Exercise text =>
:::

There’s this thing that’s been puzzling me for a while now. It’s kind of related to the literature on indefinite extensibility, but the thing that puzzles me has nothing to do with sets, quantification or Russell’s paradox (or at least, not obviously.) I think it is basically a puzzle about infinities, or sizes.

First I should get clear on what I mean by size. Size, as I am thinking about it, is closely related to what set theorists call cardinality. But there are some important differences.

(i) Cardinality is heavily bound up with set theory, whereas I take it that size talk does not commit us to sets. For example, I believe I can truly say there are more regions than open regions of spacetime, even if I’m a staunch nominalist. Think of size talk as analogous to plural quantification: I am not introducing new objects into the domain (sizes/pluralities), I am just quantifying over the existing individuals in a new way.

(ii) Only sets have cardinalities. I believe you can talk about the sizes of proper class sized pluralities.

(iii) Points (i) and (ii) are compatible with a Fregean theory of size. But Fregean sizes, as well as cardinalities, are thought to be had by pluralities (concepts, sets) of individuals in the domain. In particular: every size, is the size of some plurality/set. I reject this. I think there are sizes which no plurality has – I think there could have been more things than there in fact are, and thus, that there are sizes which no plurality in fact has. So sizes are inherently bound up with modality on this view – sizes are had by possible pluralities.

(iv) Frege and the set theorists both believe sizes are individuals. I’m not yet decided on this one, but Frege’s version of Hume’s principle forces the domain to be infinite, which contradicts (i) – that size talk isn’t ontologically committing. Interestingly, the plural logic version of HP is satisfiable on domains of any size – thus size’s can be always be construed as objects, if needs be. But I’m inclined to think that size talk is fundamentally grounded in certain kinds of quantified statements (e.g., “there are countably many F’s”.)

:::

Source data =>
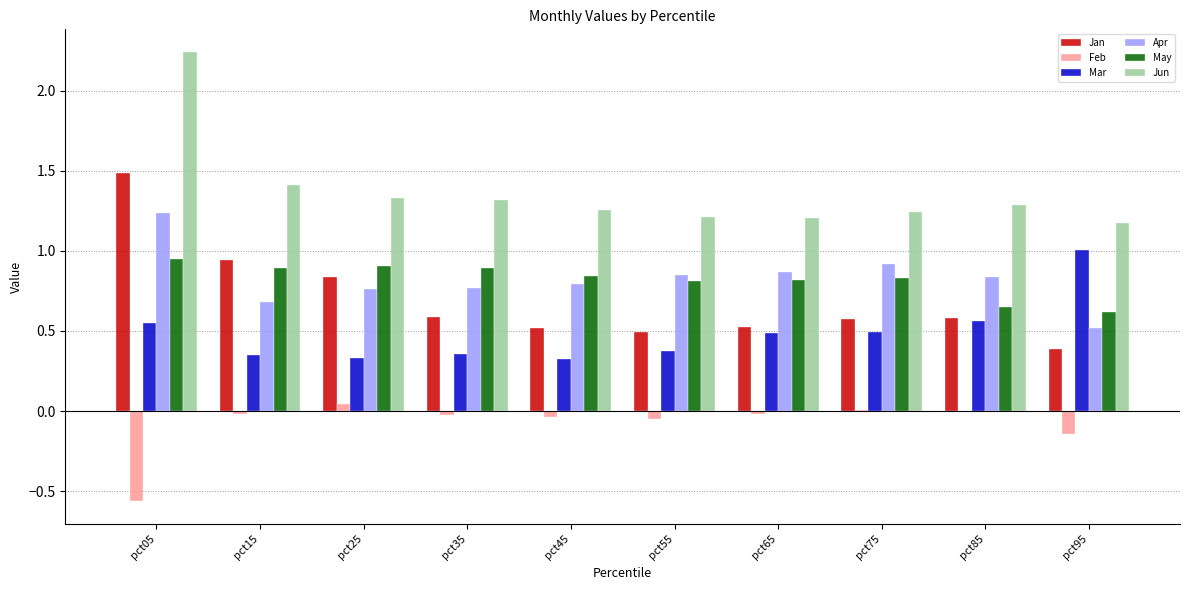

At which label does Apr reach its peak?

pct05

:::

What is required => Copy out the passage about sizes and infinities, word for word, from start to finish.

Output for this exercise =>
There’s this thing that’s been puzzling me for a while now. It’s kind of related to the literature on indefinite extensibility, but the thing that puzzles me has nothing to do with sets, quantification or Russell’s paradox (or at least, not obviously.) I think it is basically a puzzle about infinities, or sizes.

First I should get clear on what I mean by size. Size, as I am thinking about it, is closely related to what set theorists call cardinality. But there are some important differences.

(i) Cardinality is heavily bound up with set theory, whereas I take it that size talk does not commit us to sets. For example, I believe I can truly say there are more regions than open regions of spacetime, even if I’m a staunch nominalist. Think of size talk as analogous to plural quantification: I am not introducing new objects into the domain (sizes/pluralities), I am just quantifying over the existing individuals in a new way.

(ii) Only sets have cardinalities. I believe you can talk about the sizes of proper class sized pluralities.

(iii) Points (i) and (ii) are compatible with a Fregean theory of size. But Fregean sizes, as well as cardinalities, are thought to be had by pluralities (concepts, sets) of individuals in the domain. In particular: every size, is the size of some plurality/set. I reject this. I think there are sizes which no plurality has – I think there could have been more things than there in fact are, and thus, that there are sizes which no plurality in fact has. So sizes are inherently bound up with modality on this view – sizes are had by possible pluralities.

(iv) Frege and the set theorists both believe sizes are individuals. I’m not yet decided on this one, but Frege’s version of Hume’s principle forces the domain to be infinite, which contradicts (i) – that size talk isn’t ontologically committing. Interestingly, the plural logic version of HP is satisfiable on domains of any size – thus size’s can be always be construed as objects, if needs be. But I’m inclined to think that size talk is fundamentally grounded in certain kinds of quantified statements (e.g., “there are countably many F’s”.)